**What the exercise asks**
Your response should be every line from the entries that includes the string "platforms".

(Page-level text extractions)
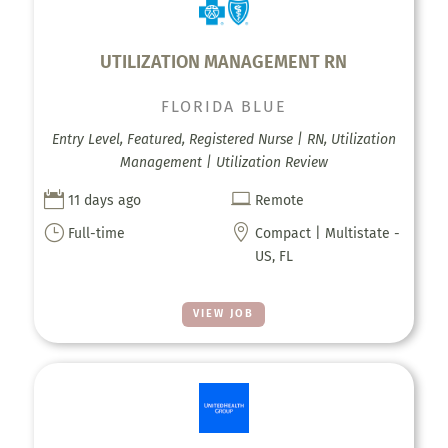
UTILIZATION MANAGEMENT RN
FLORIDA BLUE
Entry Level, Featured, Registered Nurse | RN, Utilization
Management | Utilization Review


11 days ago
Remote
}

Full-time
Compact | Multistate -
US, FL
VIEW JOB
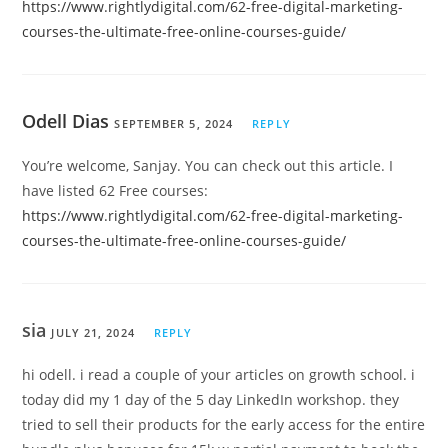
https://www.rightlydigital.com/62-free-digital-marketing-
courses-the-ultimate-free-online-courses-guide/
Odell Dias
SEPTEMBER 5, 2024
REPLY
You’re welcome, Sanjay. You can check out this article. I
have listed 62 Free courses:
https://www.rightlydigital.com/62-free-digital-marketing-
courses-the-ultimate-free-online-courses-guide/
sia
JULY 21, 2024
REPLY
hi odell. i read a couple of your articles on growth school. i
today did my 1 day of the 5 day LinkedIn workshop. they
tried to sell their products for the early access for the entire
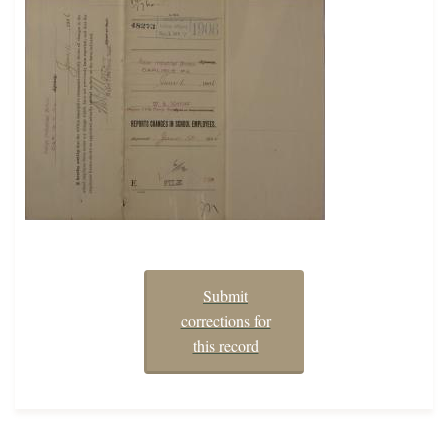
Submit
corrections for
this record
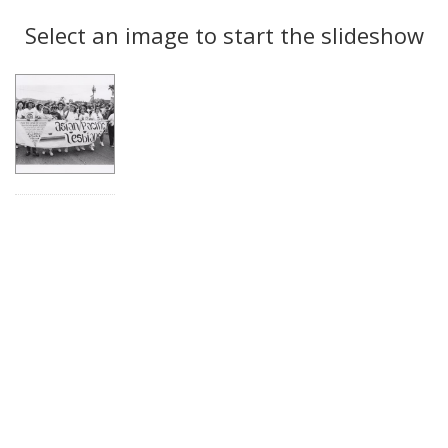
Search
to
display
Select an image to start the slideshow
Results
per
page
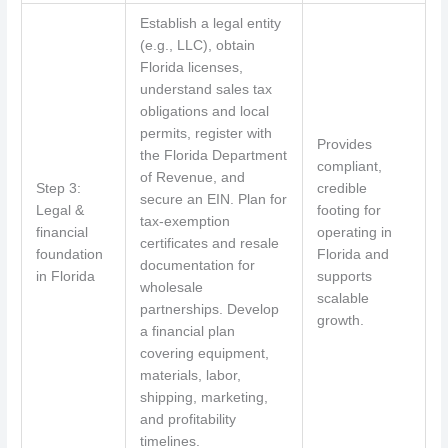
Establish a legal entity
(e.g., LLC), obtain
Florida licenses,
understand sales tax
obligations and local
permits, register with
Provides
the Florida Department
compliant,
of Revenue, and
Step 3:
credible
secure an EIN. Plan for
Legal &
footing for
tax-exemption
financial
operating in
certificates and resale
foundation
Florida and
documentation for
in Florida
supports
wholesale
scalable
partnerships. Develop
growth.
a financial plan
covering equipment,
materials, labor,
shipping, marketing,
and profitability
timelines.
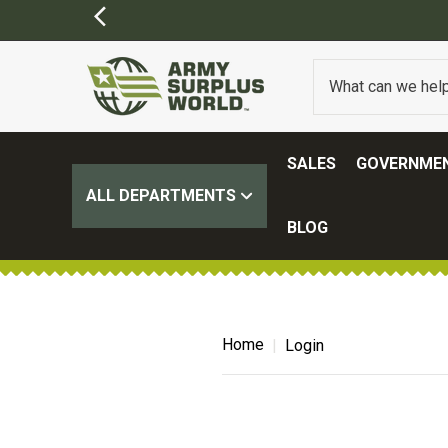
SALES
GOVERNMEN
ALL DEPARTMENTS
BLOG
Home
Login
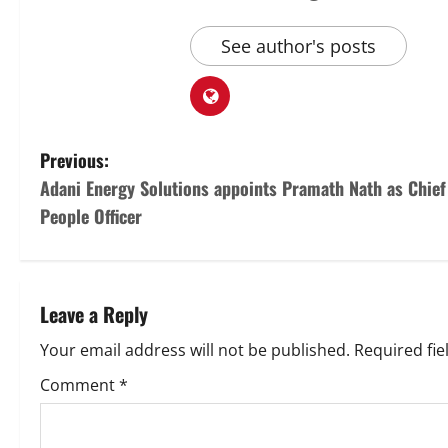
See author's posts
P
Previous:
Adani Energy Solutions appoints Pramath Nath as Chief
o
People Officer
s
t
Leave a Reply
n
Your email address will not be published.
Required fi
a
Comment
*
v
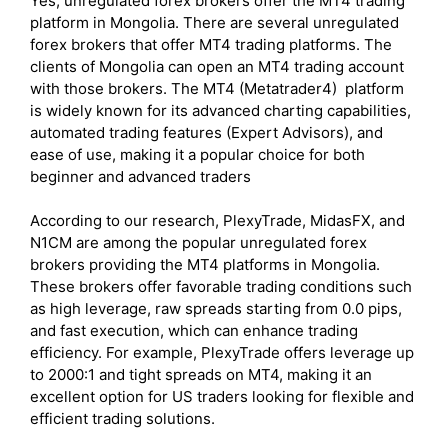
Yes, unregulated forex brokers offer the MT4 trading
platform in Mongolia. There are several unregulated
forex brokers that offer MT4 trading platforms. The
clients of Mongolia can open an MT4 trading account
with those brokers. The MT4 (Metatrader4) platform
is widely known for its advanced charting capabilities,
automated trading features (Expert Advisors), and
ease of use, making it a popular choice for both
beginner and advanced traders
According to our research, PlexyTrade, MidasFX, and
N1CM are among the popular unregulated forex
brokers providing the MT4 platforms in Mongolia.
These brokers offer favorable trading conditions such
as high leverage, raw spreads starting from 0.0 pips,
and fast execution, which can enhance trading
efficiency. For example, PlexyTrade offers leverage up
to 2000:1 and tight spreads on MT4, making it an
excellent option for US traders looking for flexible and
efficient trading solutions.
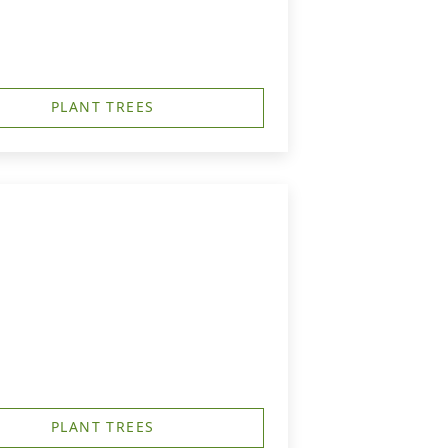
PLANT TREES
PLANT TREES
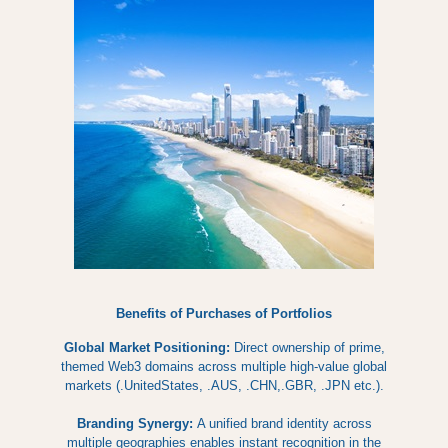
Benefits of Purchases of Portfolios
Global Market Positioning:
Direct ownership of prime,
themed Web3 domains across multiple high-value global
markets (.UnitedStates, .AUS, .CHN,.GBR, .JPN etc.).
Branding Synergy:
A unified brand identity across
multiple geographies enables instant recognition in the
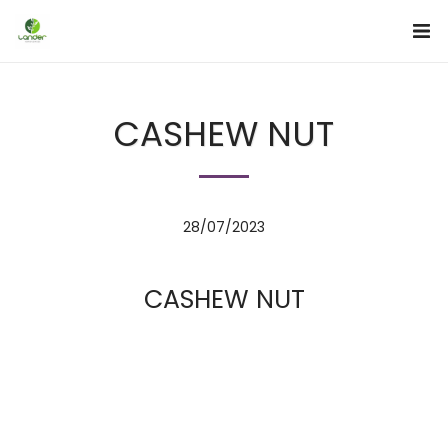
CASHEW NUT
28/07/2023
CASHEW NUT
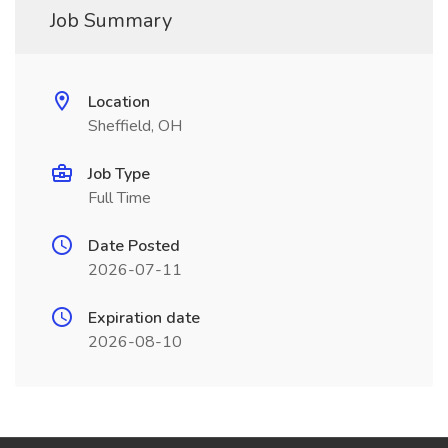
Job Summary
Location
Sheffield, OH
Job Type
Full Time
Date Posted
2026-07-11
Expiration date
2026-08-10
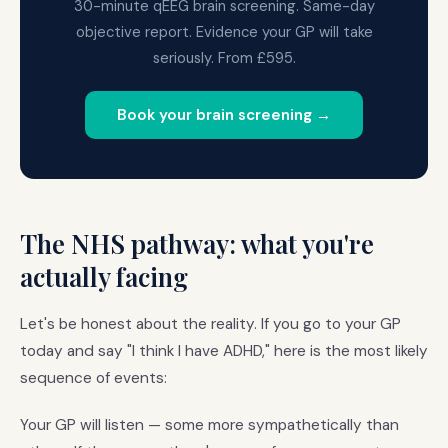
30-minute qEEG brain screening. Same-day
objective report. Evidence your GP will take
seriously. From £595.
Book your brain screening →
The NHS pathway: what you're
actually facing
Let's be honest about the reality. If you go to your GP
today and say "I think I have ADHD," here is the most likely
sequence of events:
Your GP will listen — some more sympathetically than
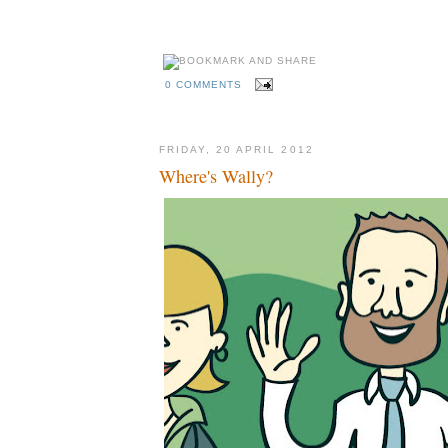
rosicky, szczensy, pavlyuchenko, karagounis, united, arsenal, city, manchest
behance
madrid, fixtures, games, groups, schedule
kckers
0 COMMENTS
FRIDAY, 20 APRIL 2012
Where's Wally?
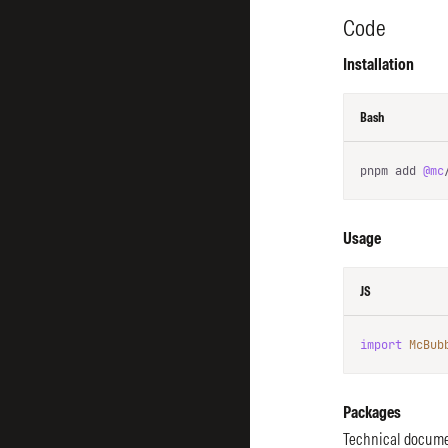
Code
Installation
Bash
pnpm add 
@mc
Usage
JS
import
McBub
Packages
Technical docume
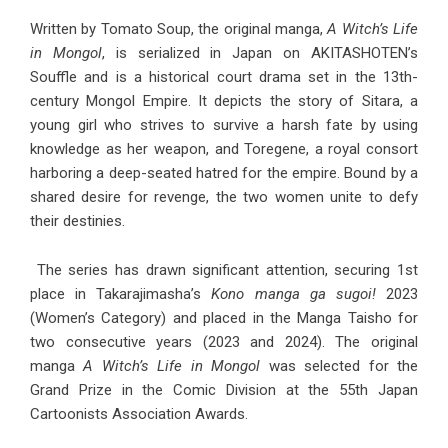
Written by Tomato Soup, the original manga,
A Witch’s Life
in Mongol
, is serialized in Japan on AKITASHOTEN’s
Souffle and is a historical court drama set in the 13th-
century Mongol Empire. It depicts the story of Sitara, a
young girl who strives to survive a harsh fate by using
knowledge as her weapon, and Toregene, a royal consort
harboring a deep-seated hatred for the empire. Bound by a
shared desire for revenge, the two women unite to defy
their destinies.
The series has drawn significant attention, securing 1st
place in Takarajimasha’s
Kono manga ga sugoi!
2023
(Women’s Category) and placed in the Manga Taisho for
two consecutive years (2023 and 2024). The original
manga
A Witch’s Life in Mongol
was selected for the
Grand Prize in the Comic Division at the 55th Japan
Cartoonists Association Awards.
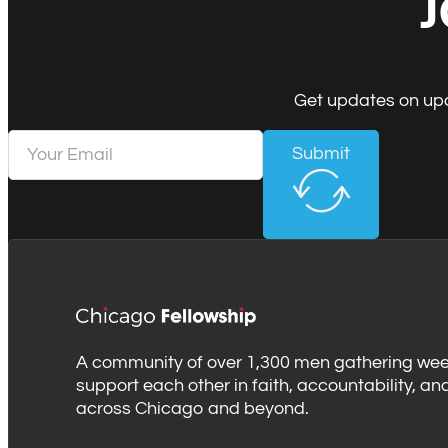
J
Get updates on upc
Submit
A community of over 1,300 men gathering wee
support each other in faith, accountability, an
across Chicago and beyond.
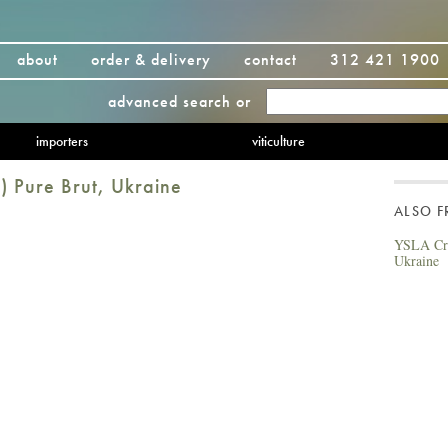
about
order & delivery
contact
312 421 1900
advanced search
or
importers
viticulture
) Pure Brut, Ukraine
ALSO 
YSLA Cra
Ukraine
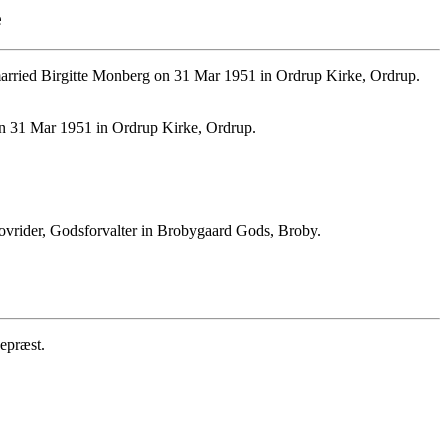
e
rried Birgitte Monberg on 31 Mar 1951 in Ordrup Kirke, Ordrup.
on 31 Mar 1951 in Ordrup Kirke, Ordrup.
vrider, Godsforvalter in Brobygaard Gods, Broby.
epræst.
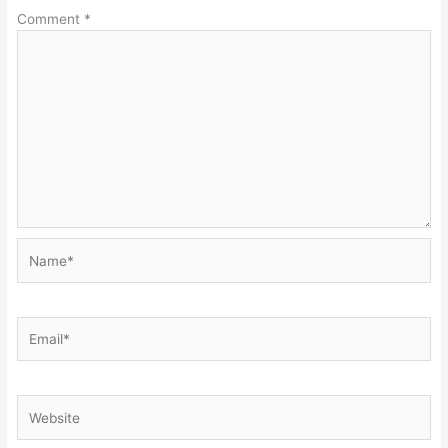
Comment
*
Name*
Email*
Website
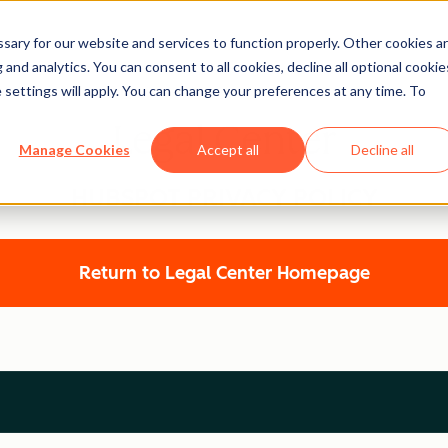
ary for our website and services to function properly. Other cookies a
and analytics. You can consent to all cookies, decline all optional cookie
 settings will apply. You can change your preferences at any time. To
Legal Center
Manage Cookies
Accept all
Decline all
HUBSPOT PRIVACY POLICY
Return to Legal Center Homepage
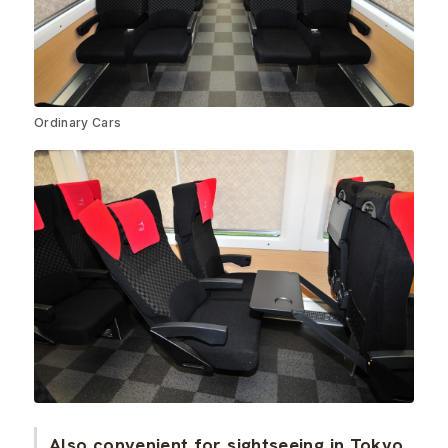
Ordinary Cars
Also convenient for sightseeing in Tokyo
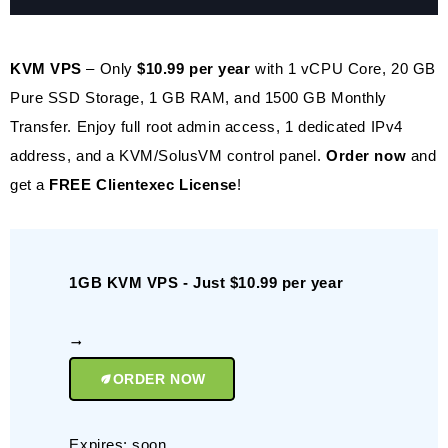
KVM VPS
– Only
$10.99 per year
with 1 vCPU Core, 20 GB
Pure SSD Storage, 1 GB RAM, and 1500 GB Monthly
Transfer. Enjoy full root admin access, 1 dedicated IPv4
address, and a KVM/SolusVM control panel.
Order now
and
get a
FREE Clientexec License
!
1GB KVM VPS - Just $10.99 per year
ORDER NOW
Expires: soon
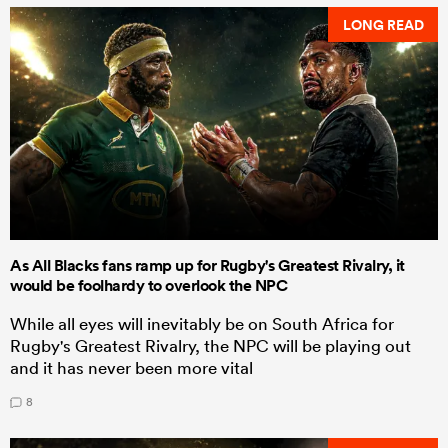
LONG READ
As All Blacks fans ramp up for Rugby's Greatest Rivalry, it
would be foolhardy to overlook the NPC
While all eyes will inevitably be on South Africa for
Rugby's Greatest Rivalry, the NPC will be playing out
and it has never been more vital
8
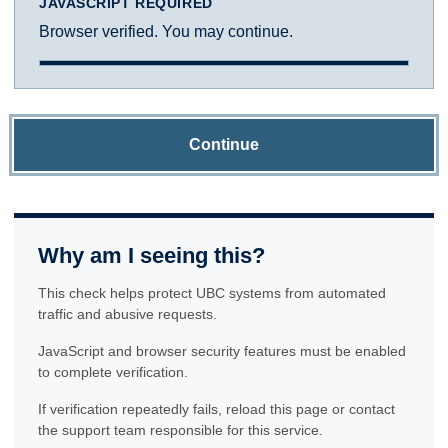
JAVASCRIPT REQUIRED
Browser verified. You may continue.
Continue
Why am I seeing this?
This check helps protect UBC systems from automated
traffic and abusive requests.
JavaScript and browser security features must be enabled
to complete verification.
If verification repeatedly fails, reload this page or contact
the support team responsible for this service.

**Solution below**
forex brokers that offer MT4 trading platforms. The
brokers providing the MT4 platforms in Mongolia.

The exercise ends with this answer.